(PROMPT) State how many lines of the records contain the string "focus". Give the number alone.

(MATERIAL PROVIDED)
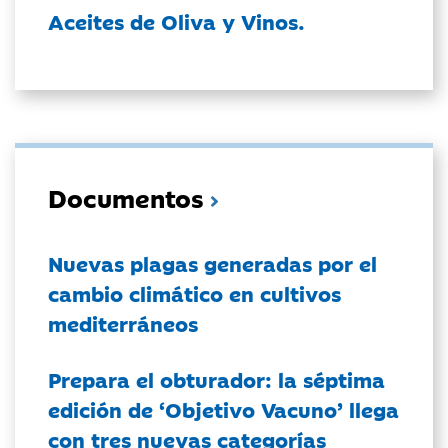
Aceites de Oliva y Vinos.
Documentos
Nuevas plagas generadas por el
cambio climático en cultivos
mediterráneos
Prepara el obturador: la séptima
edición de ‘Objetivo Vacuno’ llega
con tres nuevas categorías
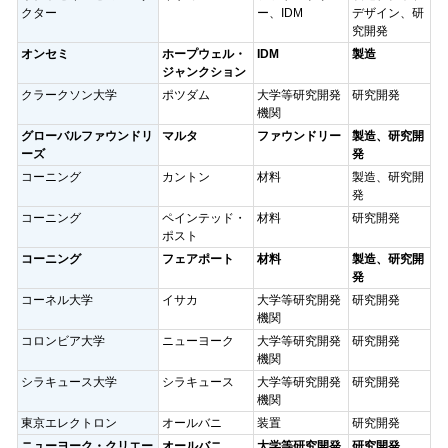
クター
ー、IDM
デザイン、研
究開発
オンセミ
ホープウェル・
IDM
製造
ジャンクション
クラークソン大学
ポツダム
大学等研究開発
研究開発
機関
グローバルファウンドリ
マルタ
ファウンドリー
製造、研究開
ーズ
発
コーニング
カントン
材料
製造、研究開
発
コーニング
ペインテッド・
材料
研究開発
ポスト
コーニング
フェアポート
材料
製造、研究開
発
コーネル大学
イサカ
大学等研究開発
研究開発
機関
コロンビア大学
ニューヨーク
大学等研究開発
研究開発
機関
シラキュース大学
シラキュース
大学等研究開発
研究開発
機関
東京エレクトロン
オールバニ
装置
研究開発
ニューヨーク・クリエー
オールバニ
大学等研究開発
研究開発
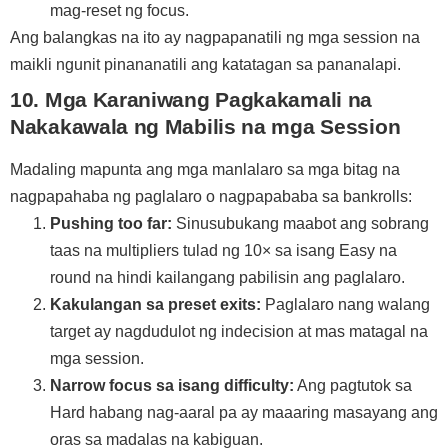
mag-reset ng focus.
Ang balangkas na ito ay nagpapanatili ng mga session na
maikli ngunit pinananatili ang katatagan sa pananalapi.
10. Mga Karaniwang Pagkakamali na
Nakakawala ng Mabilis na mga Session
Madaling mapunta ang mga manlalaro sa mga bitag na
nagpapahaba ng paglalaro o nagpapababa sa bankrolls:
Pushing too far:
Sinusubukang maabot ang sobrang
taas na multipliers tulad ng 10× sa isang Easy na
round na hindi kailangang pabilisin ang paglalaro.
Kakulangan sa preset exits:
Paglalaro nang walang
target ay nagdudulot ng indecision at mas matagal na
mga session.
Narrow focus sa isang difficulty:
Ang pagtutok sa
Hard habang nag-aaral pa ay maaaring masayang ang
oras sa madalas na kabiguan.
--
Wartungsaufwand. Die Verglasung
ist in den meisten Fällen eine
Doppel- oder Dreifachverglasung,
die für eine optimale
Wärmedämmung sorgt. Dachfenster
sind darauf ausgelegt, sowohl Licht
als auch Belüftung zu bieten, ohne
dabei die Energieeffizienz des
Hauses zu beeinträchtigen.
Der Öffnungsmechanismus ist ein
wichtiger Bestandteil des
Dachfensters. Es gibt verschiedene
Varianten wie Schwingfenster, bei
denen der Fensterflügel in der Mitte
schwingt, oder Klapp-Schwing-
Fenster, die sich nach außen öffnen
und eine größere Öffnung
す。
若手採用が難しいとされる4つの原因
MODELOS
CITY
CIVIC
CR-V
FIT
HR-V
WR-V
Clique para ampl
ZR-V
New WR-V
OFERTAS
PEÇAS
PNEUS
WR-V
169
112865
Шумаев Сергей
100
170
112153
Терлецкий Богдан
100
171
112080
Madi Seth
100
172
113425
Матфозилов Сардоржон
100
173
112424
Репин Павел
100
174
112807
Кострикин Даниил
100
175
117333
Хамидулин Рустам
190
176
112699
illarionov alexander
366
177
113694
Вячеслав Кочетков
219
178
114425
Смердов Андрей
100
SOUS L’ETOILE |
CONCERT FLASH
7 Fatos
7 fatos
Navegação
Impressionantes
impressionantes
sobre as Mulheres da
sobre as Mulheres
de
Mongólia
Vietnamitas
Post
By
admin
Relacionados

(PROBLEM SOLUTION) 2